2. you need to make new friends. I am sorry for the death of your friends /loved ones, but time heals everything, and you must move on. No regrets. be glad you are alive.

3. you are not alone in your financial struggles. jobs are hard to find these days. have you considered becoming a school teacher? truck driver? Alaskan crab fisherman? there are professions that will always have openings if you are willing to travel. I grow weed for a living, that is always an option.

4. seek inspiration from your negative experiences, realize what you are thankful for. The less you have, the more potential exists.
 

Photorikki

Member
thanks guys-

Really appreciate the feedback a lot.
Helps me see the bigger picture.
I need that perspective.

I didn't even tell ya half the story-lol.

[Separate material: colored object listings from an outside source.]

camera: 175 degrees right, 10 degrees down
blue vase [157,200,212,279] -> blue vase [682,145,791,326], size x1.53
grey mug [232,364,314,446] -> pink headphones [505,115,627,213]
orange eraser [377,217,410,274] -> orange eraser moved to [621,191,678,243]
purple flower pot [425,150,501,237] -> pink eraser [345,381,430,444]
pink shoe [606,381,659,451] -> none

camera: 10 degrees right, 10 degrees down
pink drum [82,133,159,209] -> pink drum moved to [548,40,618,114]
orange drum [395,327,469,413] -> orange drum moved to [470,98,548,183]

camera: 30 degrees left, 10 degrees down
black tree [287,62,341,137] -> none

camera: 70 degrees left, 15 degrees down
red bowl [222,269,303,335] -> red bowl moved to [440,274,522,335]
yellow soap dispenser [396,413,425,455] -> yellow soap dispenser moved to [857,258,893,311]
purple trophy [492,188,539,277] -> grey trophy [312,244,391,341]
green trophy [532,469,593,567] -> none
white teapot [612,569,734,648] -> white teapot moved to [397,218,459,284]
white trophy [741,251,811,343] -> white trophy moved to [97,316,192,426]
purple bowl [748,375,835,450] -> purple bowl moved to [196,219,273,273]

I guess it was such a major disappointment & shock to me to experience the reality vs what I was told to expect from my family.
And the fact that none of my family were anything like this 15 yrs ago is really, really strange.
Like the Twilight Zone-I keep waiting for the real people to come out of hiding.

I'm a straight up guy who says what is on my mind.
You know where you stand with me.
I spent a lot of time with monks in Thailand and Tibet and went to meet/volunteer with Mother Theresa in India.
I was forced to become even more and more open due to the culture that I was living in.
That doesn't seem to be a virtue here right now.

I am a really good grower.
But I live in a studio and can only fit 2 400s in here without blowing the fuse.
Almost enough for my personal use-lol

Now that I understand the family situation I've come back to-I want nothing to do with it.
So I am trying to moving on.
I've used up all my savings trying to hang on while looking for work. I'm on GA now but can't make rent this month.
Its the joblessness that is making everything sooooo difficult.

I am a photographer/photo editor who ran the photo dept. at an adult entertainment company.
That industry has nearly imploded!

Is it because I worked in porn that I can't get hired anywhere?